# START OF DOCUMENT TEXT

Citation : 2026 Latest Caselaw 441 Tel
Judgement Date : 7 April, 2026
IN THE HIGH COURT OF JUDICATURE FOR THE STATE OF
TELANGANA
HON'BLE SRI JUSTICE NAGESH BHEEMAPAKA
WRIT PETITION No. 20820 OF 2021
07.04.2026
Between:
Mass Cargo Service,
Rep. by its Proprietor M.A. Salam
..... Petitioner
And
The Union of India,
Rep. by its General Manager,
South Central Railway,
Rail Nilayam, Secunderabad & others.
..... Respondents
O R D E R:
Petitioner is a proprietary concern engaged in the
business of mechanized parcel handling by plying five
contractor-owned battery-operated trucks at the parcel office of
Hyderabad Railway Station, having its office at H.No.
9-4-131/70, Akberbagh, Tolichowki, Hyderabad. They entered
into an Agreement dated 16.11.2018 with Respondents for
mechanized movement of parcels at Hyderabad Railway Station
for ensuring uninterrupted movement of outward and inward
consignments between the parcel office and various
trains/platforms and vice versa. The said contract was for two
years commencing from 17.11.2018 and ending on 16.10.2020.

# END OF DOCUMENT TEXT
# START OF MATERIAL SUPPLIED

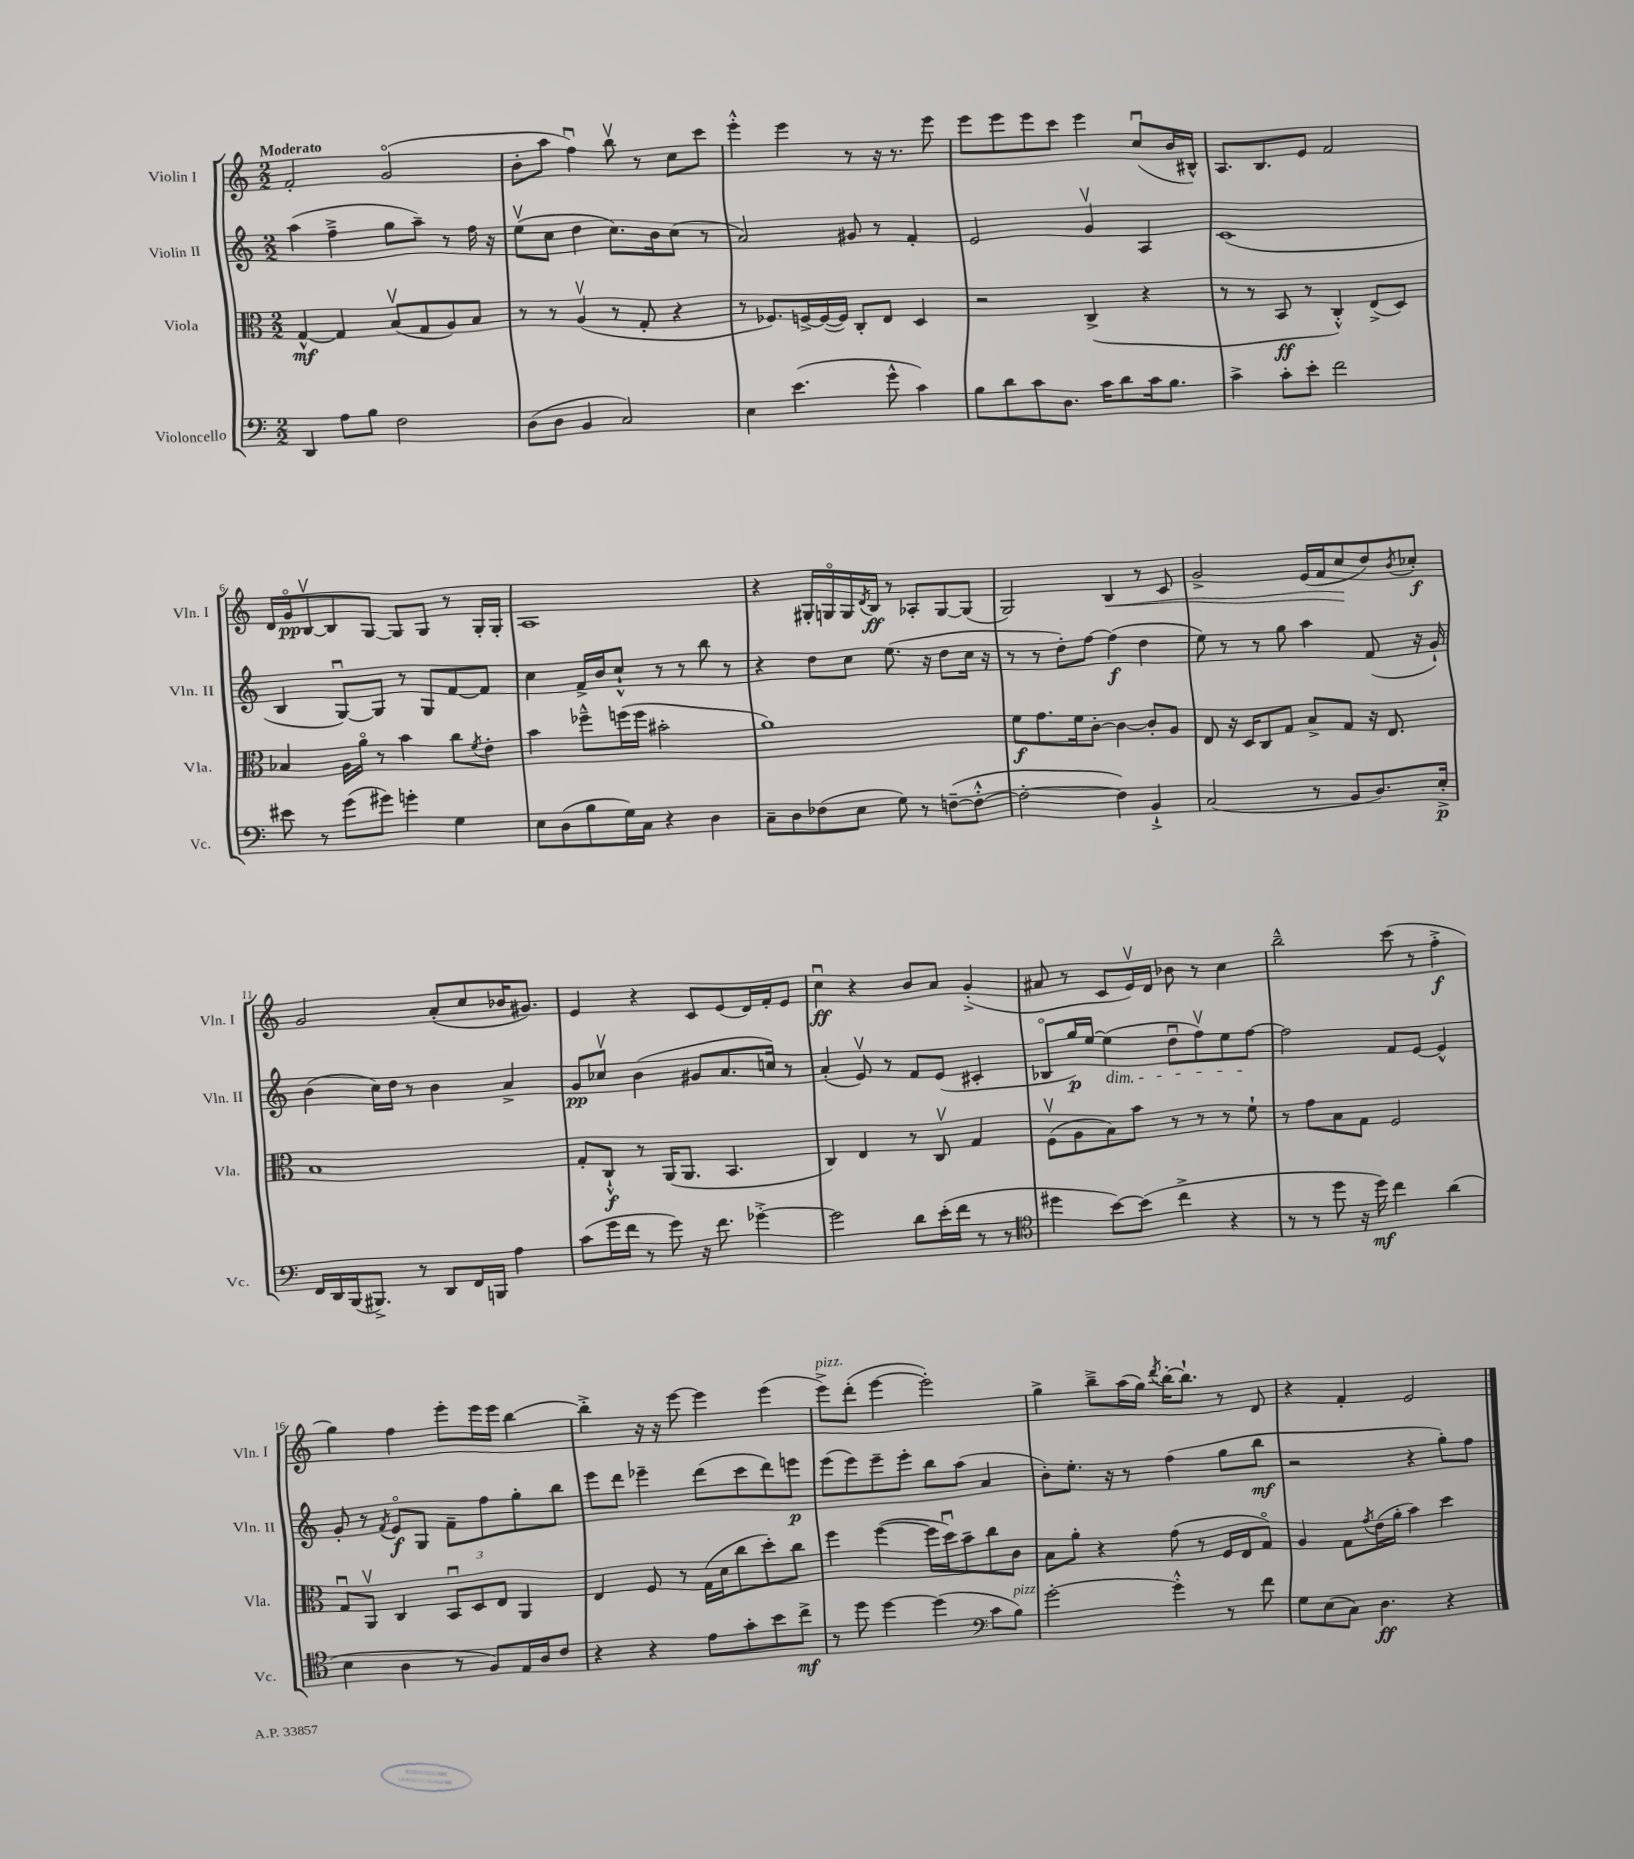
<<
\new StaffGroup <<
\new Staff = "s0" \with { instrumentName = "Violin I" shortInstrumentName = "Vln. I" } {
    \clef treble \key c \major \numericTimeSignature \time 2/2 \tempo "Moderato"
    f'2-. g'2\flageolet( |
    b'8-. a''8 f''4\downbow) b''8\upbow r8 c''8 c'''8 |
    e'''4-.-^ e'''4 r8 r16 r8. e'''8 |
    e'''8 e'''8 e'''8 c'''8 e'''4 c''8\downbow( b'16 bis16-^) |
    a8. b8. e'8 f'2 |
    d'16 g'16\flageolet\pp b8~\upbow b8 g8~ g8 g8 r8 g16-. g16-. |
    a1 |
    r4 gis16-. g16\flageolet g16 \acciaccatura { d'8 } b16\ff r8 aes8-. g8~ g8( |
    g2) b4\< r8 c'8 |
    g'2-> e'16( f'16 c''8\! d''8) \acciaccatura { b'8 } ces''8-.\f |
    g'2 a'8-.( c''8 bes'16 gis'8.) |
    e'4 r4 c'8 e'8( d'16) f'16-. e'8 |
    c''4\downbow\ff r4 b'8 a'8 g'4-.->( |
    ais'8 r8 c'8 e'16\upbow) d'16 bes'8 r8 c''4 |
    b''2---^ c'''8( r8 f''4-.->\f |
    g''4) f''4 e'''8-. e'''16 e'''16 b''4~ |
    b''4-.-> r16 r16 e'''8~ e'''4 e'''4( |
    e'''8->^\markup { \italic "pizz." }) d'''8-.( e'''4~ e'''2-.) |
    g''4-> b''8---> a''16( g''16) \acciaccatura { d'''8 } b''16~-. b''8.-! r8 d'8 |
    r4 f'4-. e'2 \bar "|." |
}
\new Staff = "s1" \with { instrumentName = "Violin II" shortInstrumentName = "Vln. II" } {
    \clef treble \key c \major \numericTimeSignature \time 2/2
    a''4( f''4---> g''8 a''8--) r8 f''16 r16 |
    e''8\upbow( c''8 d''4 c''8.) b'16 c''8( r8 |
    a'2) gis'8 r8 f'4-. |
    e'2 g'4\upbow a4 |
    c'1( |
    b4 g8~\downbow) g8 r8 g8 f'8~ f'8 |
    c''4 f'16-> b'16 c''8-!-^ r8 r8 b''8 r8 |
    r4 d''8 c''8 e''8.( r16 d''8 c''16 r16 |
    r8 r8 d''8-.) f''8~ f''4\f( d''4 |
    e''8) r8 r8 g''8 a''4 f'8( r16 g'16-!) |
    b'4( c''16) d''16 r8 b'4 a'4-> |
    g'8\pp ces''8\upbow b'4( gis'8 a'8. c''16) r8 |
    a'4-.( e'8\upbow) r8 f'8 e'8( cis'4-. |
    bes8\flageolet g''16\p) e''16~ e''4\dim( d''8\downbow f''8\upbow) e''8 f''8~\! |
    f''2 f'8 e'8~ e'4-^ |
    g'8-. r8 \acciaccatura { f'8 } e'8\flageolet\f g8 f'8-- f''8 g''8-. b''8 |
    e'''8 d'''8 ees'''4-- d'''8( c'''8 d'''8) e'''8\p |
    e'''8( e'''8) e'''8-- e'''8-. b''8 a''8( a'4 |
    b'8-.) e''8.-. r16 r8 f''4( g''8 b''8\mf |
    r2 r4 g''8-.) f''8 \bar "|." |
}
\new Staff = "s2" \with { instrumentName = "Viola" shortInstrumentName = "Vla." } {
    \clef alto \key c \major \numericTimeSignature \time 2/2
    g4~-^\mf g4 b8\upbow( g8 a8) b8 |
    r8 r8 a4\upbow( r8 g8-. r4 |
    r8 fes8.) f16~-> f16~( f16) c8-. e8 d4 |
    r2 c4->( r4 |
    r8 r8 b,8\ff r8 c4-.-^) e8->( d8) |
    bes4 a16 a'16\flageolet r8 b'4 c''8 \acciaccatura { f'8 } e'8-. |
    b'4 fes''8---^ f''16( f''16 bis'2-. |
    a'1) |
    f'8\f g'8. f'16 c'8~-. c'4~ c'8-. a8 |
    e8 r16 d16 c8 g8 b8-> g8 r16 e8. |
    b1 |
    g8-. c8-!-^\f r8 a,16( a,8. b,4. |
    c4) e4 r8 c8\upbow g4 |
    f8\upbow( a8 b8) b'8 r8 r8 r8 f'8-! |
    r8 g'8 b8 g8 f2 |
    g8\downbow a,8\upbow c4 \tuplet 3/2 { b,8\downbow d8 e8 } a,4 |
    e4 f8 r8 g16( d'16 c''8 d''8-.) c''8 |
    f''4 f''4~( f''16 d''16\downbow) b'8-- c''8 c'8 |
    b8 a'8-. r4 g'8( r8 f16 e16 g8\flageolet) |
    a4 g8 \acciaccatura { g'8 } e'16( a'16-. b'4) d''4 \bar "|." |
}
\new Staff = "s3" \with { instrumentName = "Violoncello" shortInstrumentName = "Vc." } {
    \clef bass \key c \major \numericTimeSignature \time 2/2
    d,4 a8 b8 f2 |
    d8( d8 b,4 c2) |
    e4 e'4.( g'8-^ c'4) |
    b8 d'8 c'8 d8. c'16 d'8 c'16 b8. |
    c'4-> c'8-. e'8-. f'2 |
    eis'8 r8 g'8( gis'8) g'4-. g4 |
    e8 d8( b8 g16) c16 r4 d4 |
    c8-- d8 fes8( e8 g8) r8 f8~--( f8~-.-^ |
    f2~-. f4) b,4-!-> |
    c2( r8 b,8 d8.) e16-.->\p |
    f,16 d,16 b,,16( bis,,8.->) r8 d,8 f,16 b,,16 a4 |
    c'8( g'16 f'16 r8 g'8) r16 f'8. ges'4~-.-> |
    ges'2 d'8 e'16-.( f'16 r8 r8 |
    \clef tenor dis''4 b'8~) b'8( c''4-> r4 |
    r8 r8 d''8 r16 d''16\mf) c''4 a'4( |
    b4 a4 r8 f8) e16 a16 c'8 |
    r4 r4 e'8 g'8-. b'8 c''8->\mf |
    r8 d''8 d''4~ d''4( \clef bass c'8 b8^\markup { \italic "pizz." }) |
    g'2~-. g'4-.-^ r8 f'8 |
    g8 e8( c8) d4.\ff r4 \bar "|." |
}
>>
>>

# END OF MATERIAL SUPPLIED
# START OF MATERIAL SUPPLIED

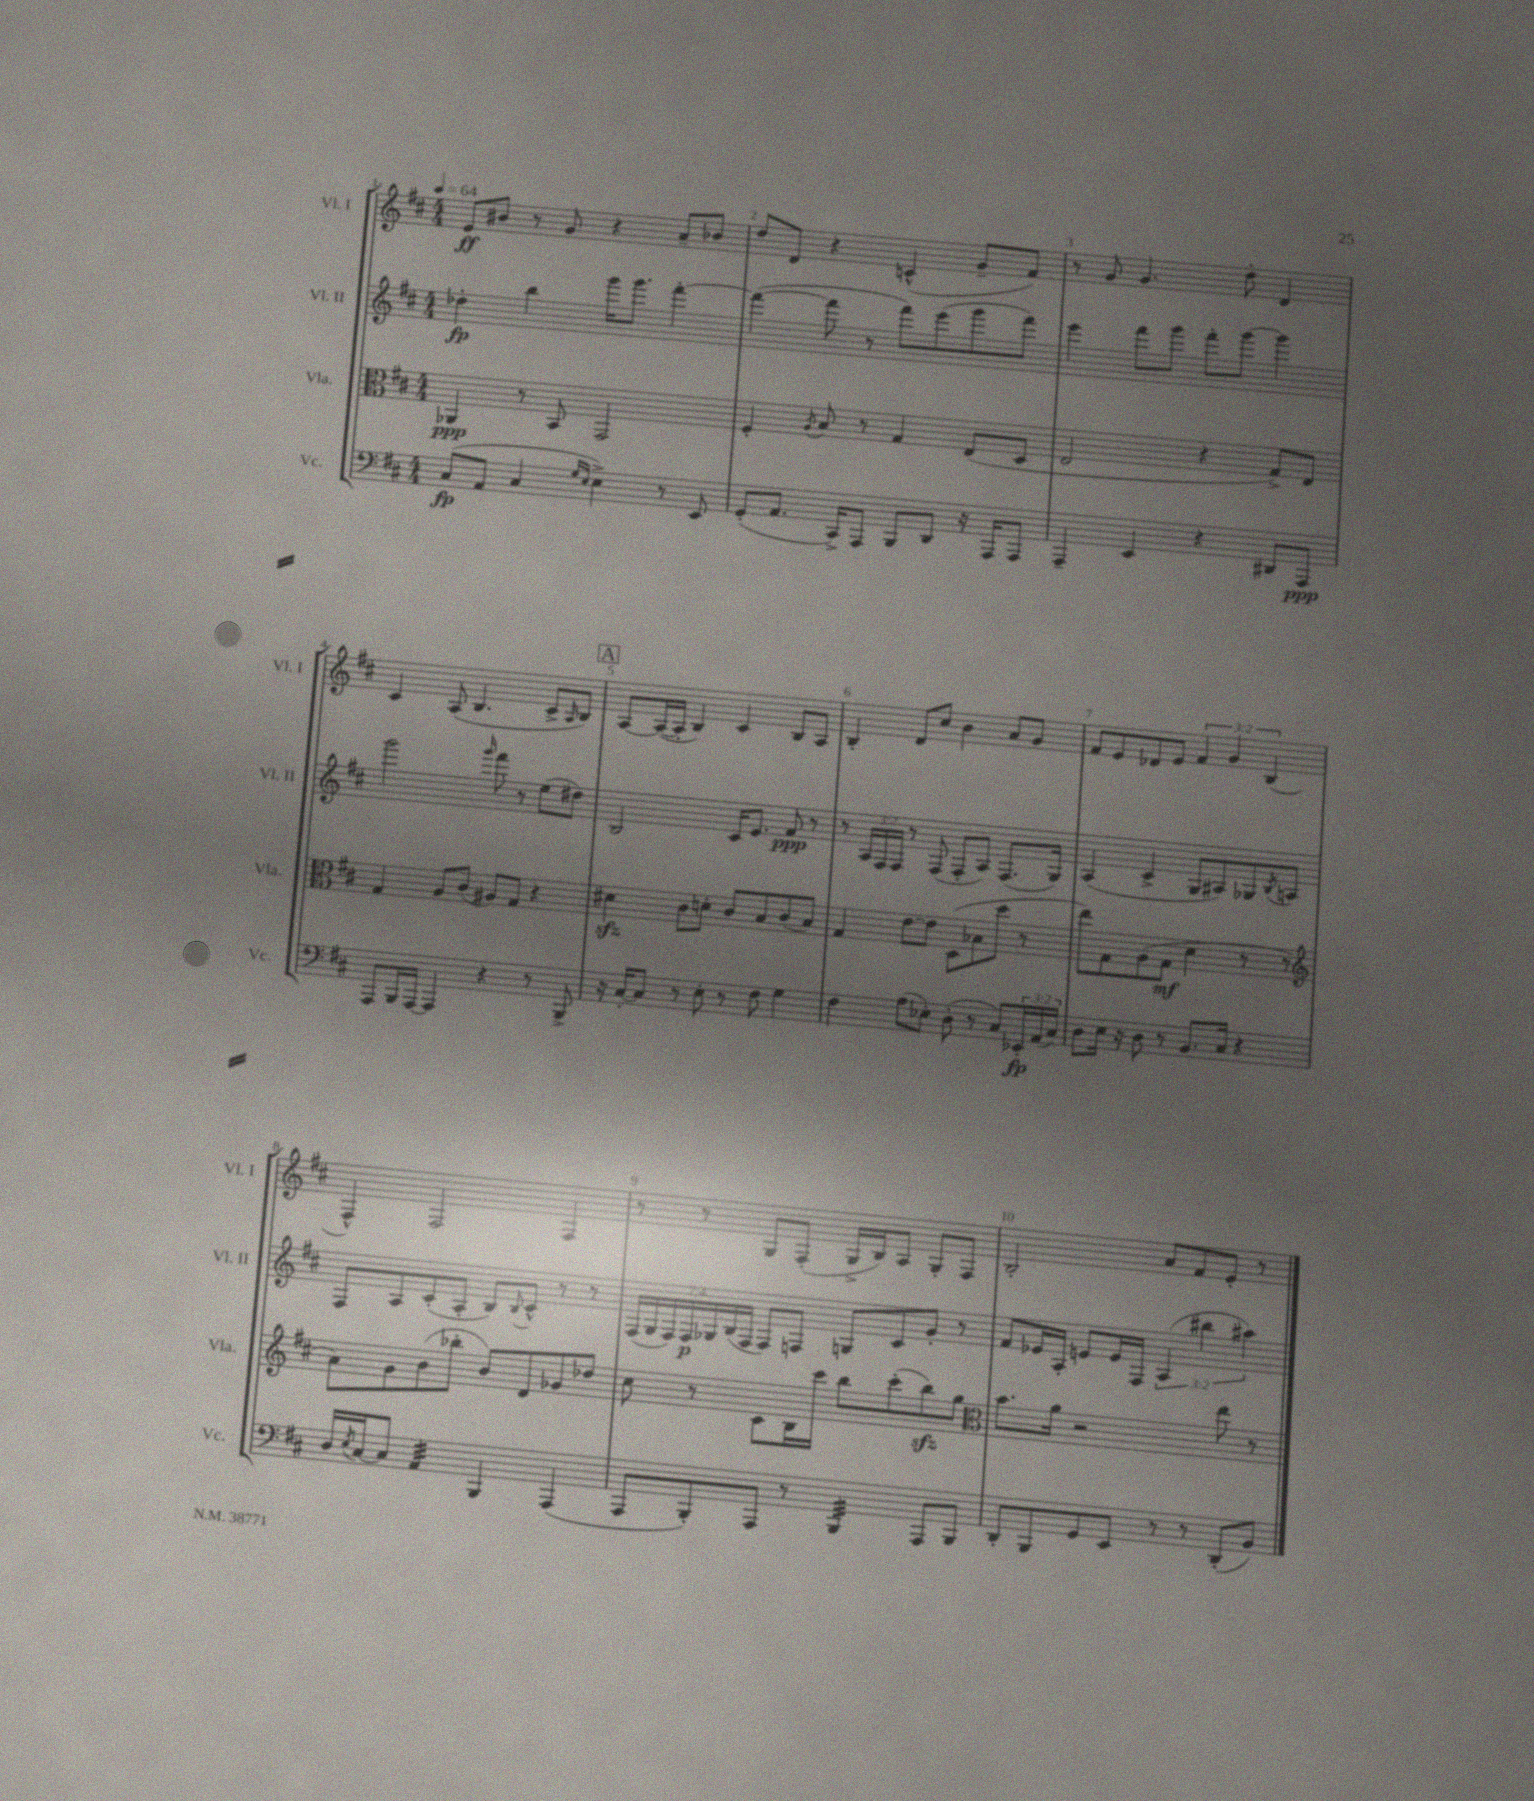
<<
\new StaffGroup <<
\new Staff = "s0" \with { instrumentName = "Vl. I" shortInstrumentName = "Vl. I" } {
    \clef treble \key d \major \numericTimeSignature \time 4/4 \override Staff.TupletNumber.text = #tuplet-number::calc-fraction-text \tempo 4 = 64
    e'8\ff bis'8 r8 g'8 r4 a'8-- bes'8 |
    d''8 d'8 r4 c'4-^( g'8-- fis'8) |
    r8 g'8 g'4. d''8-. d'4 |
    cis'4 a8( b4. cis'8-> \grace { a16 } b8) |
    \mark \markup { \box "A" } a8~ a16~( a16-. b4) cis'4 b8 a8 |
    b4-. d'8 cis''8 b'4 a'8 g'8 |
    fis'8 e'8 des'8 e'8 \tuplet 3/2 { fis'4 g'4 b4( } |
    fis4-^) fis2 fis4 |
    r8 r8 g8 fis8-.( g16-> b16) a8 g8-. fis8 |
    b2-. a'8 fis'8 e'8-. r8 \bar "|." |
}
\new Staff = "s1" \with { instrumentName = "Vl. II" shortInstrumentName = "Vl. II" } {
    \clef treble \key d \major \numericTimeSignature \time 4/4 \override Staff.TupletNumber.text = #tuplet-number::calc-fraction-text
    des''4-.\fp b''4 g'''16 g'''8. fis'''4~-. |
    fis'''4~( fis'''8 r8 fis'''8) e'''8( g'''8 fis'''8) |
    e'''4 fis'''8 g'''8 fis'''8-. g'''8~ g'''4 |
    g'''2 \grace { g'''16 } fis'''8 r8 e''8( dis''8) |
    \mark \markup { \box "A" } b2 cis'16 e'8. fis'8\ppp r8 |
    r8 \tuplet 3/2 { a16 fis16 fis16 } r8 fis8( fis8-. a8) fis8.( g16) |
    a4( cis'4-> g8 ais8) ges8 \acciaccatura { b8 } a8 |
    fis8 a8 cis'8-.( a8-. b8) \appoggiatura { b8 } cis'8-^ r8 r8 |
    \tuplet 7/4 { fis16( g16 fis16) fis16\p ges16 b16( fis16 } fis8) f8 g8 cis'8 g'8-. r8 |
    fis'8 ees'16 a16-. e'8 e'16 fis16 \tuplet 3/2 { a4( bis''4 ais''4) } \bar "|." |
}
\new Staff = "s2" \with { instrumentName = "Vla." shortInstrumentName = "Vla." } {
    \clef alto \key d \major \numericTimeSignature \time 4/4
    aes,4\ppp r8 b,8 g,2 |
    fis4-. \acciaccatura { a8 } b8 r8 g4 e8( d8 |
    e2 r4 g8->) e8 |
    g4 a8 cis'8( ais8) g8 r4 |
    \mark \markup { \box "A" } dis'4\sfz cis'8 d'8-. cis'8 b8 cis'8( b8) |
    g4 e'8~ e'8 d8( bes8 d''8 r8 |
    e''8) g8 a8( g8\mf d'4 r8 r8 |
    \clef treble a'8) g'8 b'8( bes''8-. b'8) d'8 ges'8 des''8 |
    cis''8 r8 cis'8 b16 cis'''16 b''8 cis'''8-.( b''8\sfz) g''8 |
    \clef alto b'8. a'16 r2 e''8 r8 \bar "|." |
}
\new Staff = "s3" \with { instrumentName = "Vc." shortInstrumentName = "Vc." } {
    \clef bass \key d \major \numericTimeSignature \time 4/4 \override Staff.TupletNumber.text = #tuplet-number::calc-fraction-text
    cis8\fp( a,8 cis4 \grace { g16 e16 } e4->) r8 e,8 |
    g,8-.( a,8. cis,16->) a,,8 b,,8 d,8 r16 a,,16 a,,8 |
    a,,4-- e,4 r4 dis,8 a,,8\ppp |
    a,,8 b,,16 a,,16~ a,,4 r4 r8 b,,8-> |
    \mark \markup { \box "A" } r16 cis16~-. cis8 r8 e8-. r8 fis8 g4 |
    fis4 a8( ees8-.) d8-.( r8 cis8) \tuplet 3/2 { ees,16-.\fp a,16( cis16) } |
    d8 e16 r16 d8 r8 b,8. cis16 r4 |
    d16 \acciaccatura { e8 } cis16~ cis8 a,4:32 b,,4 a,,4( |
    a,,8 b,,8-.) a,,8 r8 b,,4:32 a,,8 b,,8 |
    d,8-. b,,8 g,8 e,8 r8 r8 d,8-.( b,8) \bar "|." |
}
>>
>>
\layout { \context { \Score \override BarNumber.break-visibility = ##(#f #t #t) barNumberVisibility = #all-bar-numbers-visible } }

# END OF MATERIAL SUPPLIED

■ **LIST OF TASKS**:
[A] Do the following statements agree with the court order? For each, answer yes or no and quote the words of the court order that decide it. (i) The petitioner plies five contractor-owned battery-operated trucks at the parcel office of Hyderabad Railway Station. (ii) The agreement with the respondents is dated 17.11.2018. (iii) The petitioner is represented by its General Manager.
[B] Translate this sentence from the court order into Spanish: "They entered into an Agreement dated 16.11.2018 with Respondents for mechanized movement of parcels at Hyderabad Railway Station for ensuring uninterrupted movement of outward and inward consignments between the parcel office and various trains/platforms and vice versa."
[C] Write out the passage of the court order that begins at the words "9-4-131/70, Akberbagh, Tolichowki, Hyderabad." and stops after "ending on 16.10.2020.".

■ **RESULTS**:
[A]
(i) Yes: "plying five contractor-owned battery-operated trucks at the parcel office of Hyderabad Railway Station"
(ii) No: "They entered into an Agreement dated 16.11.2018 with Respondents"
(iii) No: "Rep. by its Proprietor M.A. Salam"

[B] Celebraron un Acuerdo de fecha 16.11.2018 con los Demandados para el movimiento mecanizado de paquetes en la Estación de Ferrocarril de Hyderabad, a fin de garantizar el movimiento ininterrumpido de los envíos salientes y entrantes entre la oficina de paquetería y los distintos trenes/andenes, y viceversa.

[C]
9-4-131/70, Akberbagh, Tolichowki, Hyderabad. They entered
into an Agreement dated 16.11.2018 with Respondents for
mechanized movement of parcels at Hyderabad Railway Station
for ensuring uninterrupted movement of outward and inward
consignments between the parcel office and various
trains/platforms and vice versa. The said contract was for two
years commencing from 17.11.2018 and ending on 16.10.2020.